As a teenager, I was always careful with my money and having worked since the age of 14, had built up a healthy bank balance and an excellent credit rating. At the time, I had a strong work ethic and was very reluctant to spend money unnecessarily. However, when my 18th birthday arrived, so with it did the offers for “credit” and although they were all ignored at first, my naïve self soon became drawn in by their fancy spiel and “too good to be true” offers.
I remember the first time I got a credit card…I suddenly felt all grown up, like I was invincible or something. I thought I had the mindset to use and manage the credit card sensibly. I planned to use it only in emergencies or for essential purchases, but it’s amazing how that tiny piece of plastic can dupe you in to believing you’ve got all the “free” money in the world.
At first I paid religiously, settling my account in full each month, but there soon came a point when even the minimum repayments were out of my budget. I had gone credit crazy and before I knew it, I was living out of my overdraft, I’d maxed out my credit cards, taken out a £2,000 loan and racked myself up a huge amount of debt.
At 30 years of age now, that all seems like a lifetime ago. Though I learnt from my mistakes and am now 100% debt free, my frivolous ways badly affected my credit rating and it took years of hard work, scrimping and scraping to pay off all of the money I owed to creditors. I had to seek professional advice, set up repayment plans, learn how to budget and how to better manage my finances..
Debt can be an isolating, daunting and stressful experience. If you are in a similar predicament, have been denied credit or just need some advice, then you may find the information in this infographic useful. It’s got some great tips on how to improve your credit score as well!
Source – MyCreditMonitor
If i could offer some firm words of advice to my younger self, it would be this:
*Do not ignore your mother’s advice or go behind her back when she warns you about the hidden dangers associated with having credit cards. It’s not worth the earache and believe it or not, she IS always right. (Love you mum!)

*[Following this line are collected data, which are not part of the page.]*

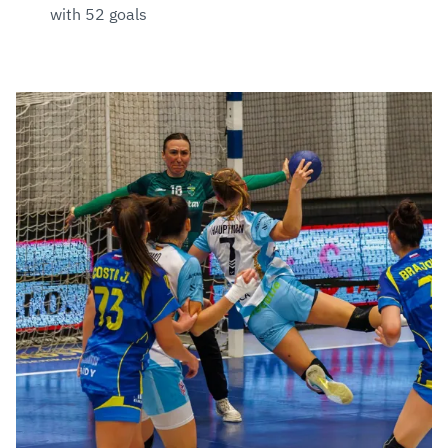
with 52 goals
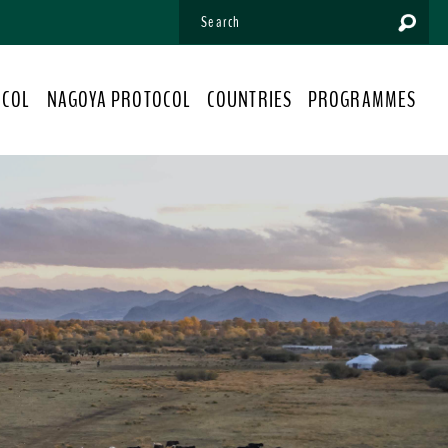
OCOL
NAGOYA PROTOCOL
COUNTRIES
PROGRAMMES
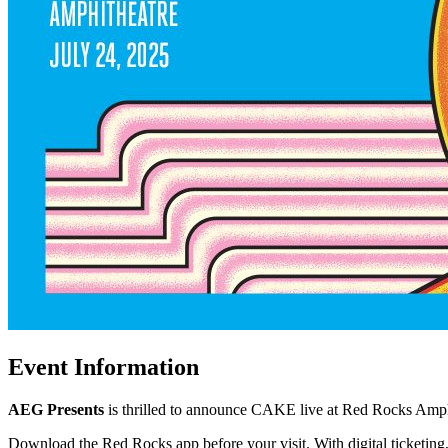
Event Information
AEG Presents
is thrilled to announce CAKE live at Red Rocks Amph
Download the Red Rocks app before your visit. With digital ticketing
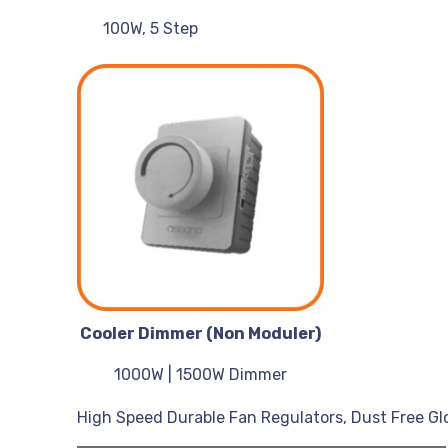
100W, 5 Step
Cooler Dimmer (Non Moduler)
1000W | 1500W Dimmer
High Speed Durable Fan Regulators, Dust Free Glos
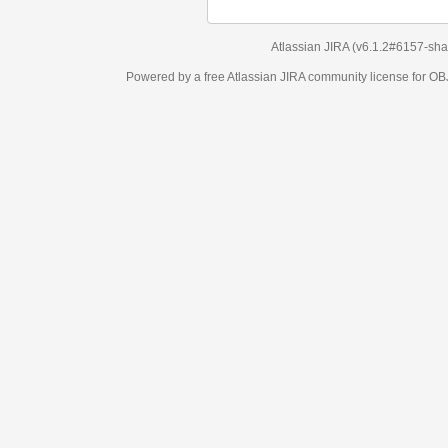
Atlassian JIRA
(v6.1.2#6157-
sha1:98c7292
)
Powered by a free Atlassian
JIRA
community license for OBJECT MANAGEM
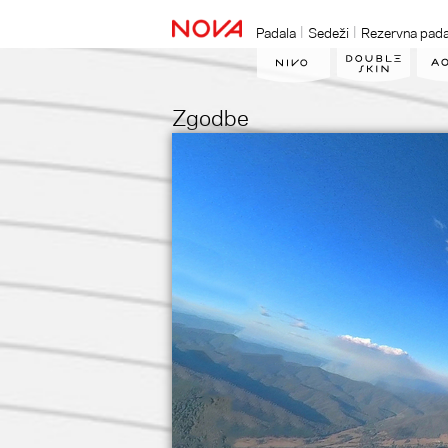
Padala
Sedeži
Rezervna pada
Zgodbe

* Yes, credit cards can be a handy way to borrow money if you use them wisely and manage them correctly, but get it wrong and you could find your debts spiralling out of control. Research the market and use a specialist site to compare credit cards before applying so you can work out what’s the right option for you.

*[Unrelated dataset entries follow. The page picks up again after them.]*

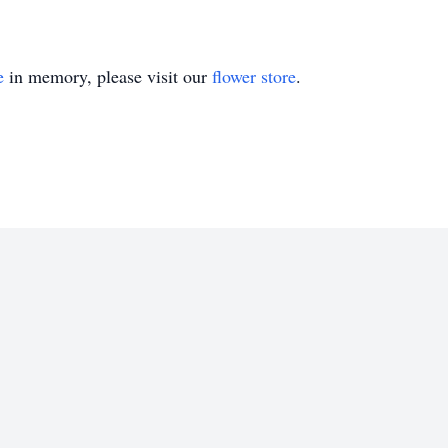
e
in memory, please visit our
flower store
.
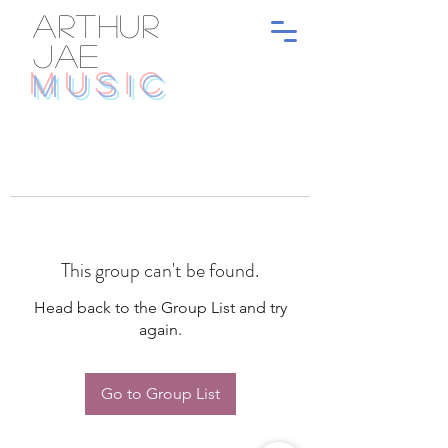
ARTHUR
JAE
MUSIC
This group can't be found.
Head back to the Group List and try
again.
Go to Group List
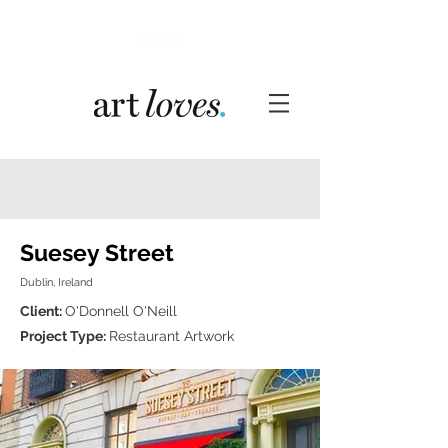
Suesey Street
Dublin, Ireland
Client:
O'Donnell O'Neill
Project Type:
Restaurant Artwork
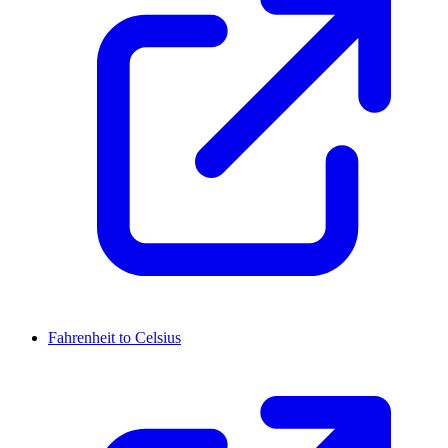
Fahrenheit to Celsius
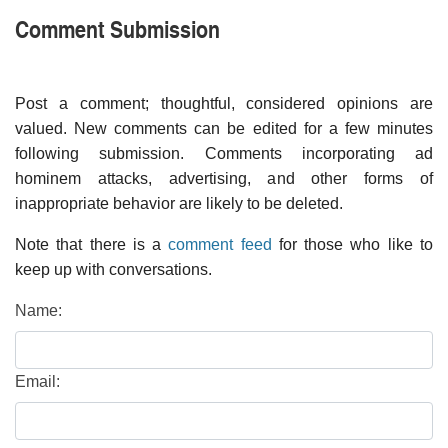
Comment Submission
Post a comment; thoughtful, considered opinions are
valued. New comments can be edited for a few minutes
following submission. Comments incorporating ad
hominem attacks, advertising, and other forms of
inappropriate behavior are likely to be deleted.
Note that there is a
comment feed
for those who like to
keep up with conversations.
Name:
Email:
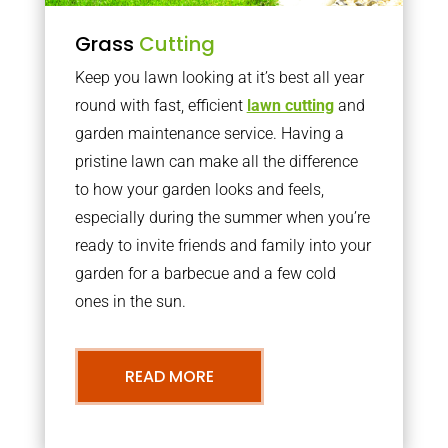
Grass
Cutting
Keep you lawn looking at it’s best all year
round with fast, efficient
lawn cutting
and
garden maintenance service. Having a
pristine lawn can make all the difference
to how your garden looks and feels,
especially during the summer when you’re
ready to invite friends and family into your
garden for a barbecue and a few cold
ones in the sun.
READ MORE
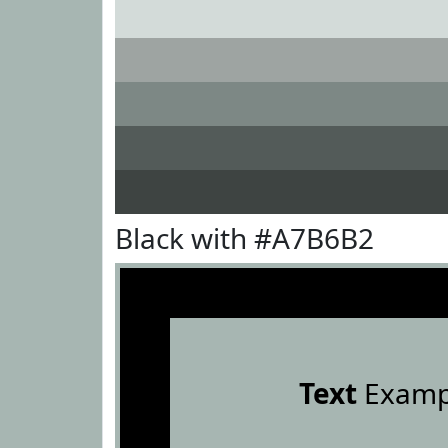
Black with #A7B6B2
Text
Examp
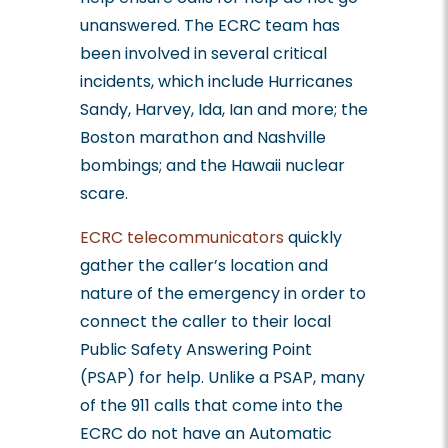
unanswered. The ECRC team has
been involved in several critical
incidents, which include Hurricanes
Sandy, Harvey, Ida, Ian and more; the
Boston marathon and Nashville
bombings; and the Hawaii nuclear
scare.
ECRC telecommunicators
quickly
gather the caller’s location and
nature of the emergency in order to
connect the caller to their local
Public Safety Answering Point
(PSAP) for help. Unlike a PSAP, many
of the 911 calls that come into the
ECRC do not have an Automatic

* Do not buy that dress, the designer handbag and those new shoes on your credit card just because you can, they’re not worthwhile or value for money all the time they’re hanging in the wardrobe unworn and looking pretty.
*Do not fall in to the ‘late payment’ or ‘minimum payment’ trap. Set up a direct debit and pay your balance off in full each month to avoid interest being charged on all of your purchases.

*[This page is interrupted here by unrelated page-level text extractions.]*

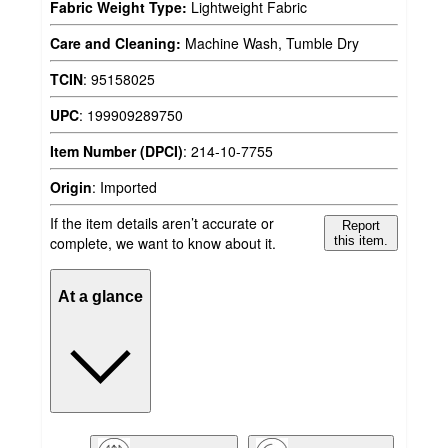
Fabric Weight Type:
Lightweight Fabric
Care and Cleaning:
Machine Wash, Tumble Dry
TCIN
:
95158025
UPC
:
199909289750
Item Number (DPCI)
:
214-10-7755
Origin
:
Imported
If the item details aren’t accurate or
Report
complete, we want to know about it.
this item.
At a glance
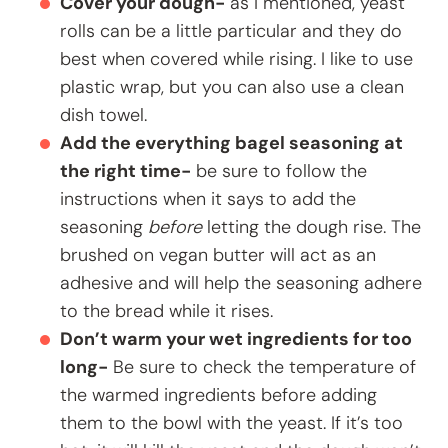
Cover your dough-
as I mentioned, yeast
rolls can be a little particular and they do
best when covered while rising. I like to use
plastic wrap, but you can also use a clean
dish towel.
Add the everything bagel seasoning at
the right time-
be sure to follow the
instructions when it says to add the
seasoning
before
letting the dough rise. The
brushed on vegan butter will act as an
adhesive and will help the seasoning adhere
to the bread while it rises.
Don’t warm your wet ingredients for too
long-
Be sure to check the temperature of
the warmed ingredients before adding
them to the bowl with the yeast. If it’s too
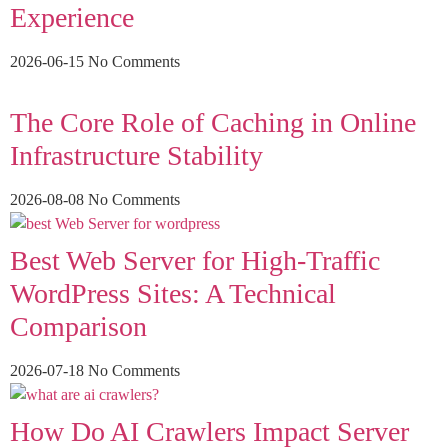
Experience
2026-06-15
No Comments
The Core Role of Caching in Online
Infrastructure Stability
2026-08-08
No Comments
Best Web Server for High-Traffic
WordPress Sites: A Technical
Comparison
2026-07-18
No Comments
How Do AI Crawlers Impact Server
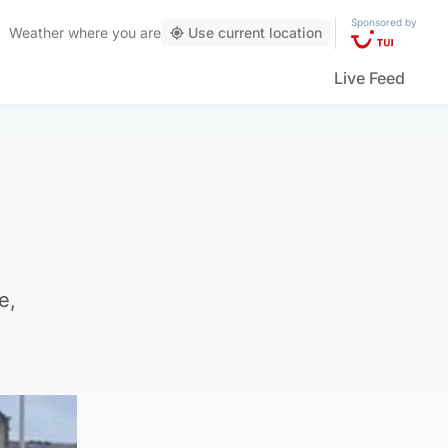
Sponsored by
Weather
where you are
Use current location
Live Feed
e,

* If you successfully pay your credit card bill off in full every month then consider choosing a credit card with rewards instead of a standard one as you’ll be rewarded for spending money that you would have spent any way. You could use your points to buy that must-have gadget you’ve been so desperate for or exchange them for shopping vouchers to purchase that dress, the designer handbag and those new shoes you wisely chose NOT to put on your credit card. You could even use them to treat yourself to a relaxing spa day or put them towards a trip abroad.
*Keep within your credit limits and don’t live beyond your means. Alcohol, cigarettes, excessive nights out and shopping sprees are not and i repeat ARE NOT essential or important purchases.
I wish i’d known then what i know now and listened to my mum when she advised me against having credit. Although i don’t intend on ever getting a credit card again, as a parent myself now, i can at least pass on my experiences and some valuable advice to my boys in the hope that it’ll teach them to be more responsible and wise with their money.